Keşke Ömer Faruk Yurtseven bazı kaprisleri sineye çekilerek milli takım için ikna edilebilseydi. Çünkü alternatifi olmayan önemli bir uzun, başta atletizmi olmak üzere farklı özelliklere sahip.

Furkan Haltalı ile Sadık Emir Kabaca 4 numarada kapasiteleri kadar oynamaya çalıştılar.

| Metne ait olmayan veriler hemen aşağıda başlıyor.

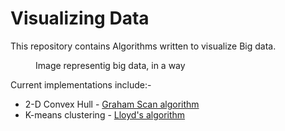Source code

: * Visualizing Data

This repository contains Algorithms written to visualize Big data.  

#+CAPTION: Image representig big data, in a way
#+NAME: face of the repository
     [[./face.png]]

Current implementations include:-
- 2-D Convex Hull -  [[http://www.geeksforgeeks.org/convex-hull-set-2-graham-scan/][Graham Scan algorithm]] 
- K-means clustering - [[http://sepwww.stanford.edu/data/media/public/docs/sep124/yaxun1/paper_html/node2.html][Lloyd's algorithm]]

Polonya maçına damgasını vuran oyuncumuz 14 sayı, 6 ribaunt 1 asistlik performansıyla Frutti Extra Bursaspor'un taze kanı Yiğitcan Saybir oldu. Yiğitcan için bu maçın X faktörüydü diyebiliriz. Aileden basketboldu 4 numara; yıllarca Anadolu Efes benchinde süre verilmesini bekledikten sonra transfer olduğu Frutti Extra Bursaspor'da patlama yapan Onuralp Bitim gibi potanın timsahlarında çok önemli katkılar yapabilecek potansiyelde bir oyuncu.

Onuralp Bitim , Yiğitcan Saybir, Ahmet Düverioğlu; artı Enes Berkay Taşkıran.

4 adet taş gibi yerli ile Süper Lig'in en iyi yerli rotasyonlarından birine sahip olmak kuşkusuz çok özel bir şey olmalı.

Maçlar başlayınca bu oyuncuların kalitesi daha iyi anlaşılacaktır.

Yiğitcan'ı getirmekle bir kez daha nokta atışı bir hamle yapan Bursaspor'un staffını kutluyorum.

Soru işareti olan 3 numara takviyesi dışında yine iyi bir takım kuruldu bana göre.

Yeni transferlerin de coach Dusan Alimpijevic'in savaşçı kimliğiyle örtüşen, öz güveni yüksek oyuncular olduğunu düşünüyorum.

Kimya da tutarsa yeni destanlar yazmak asla sürpriz olmayacaktır.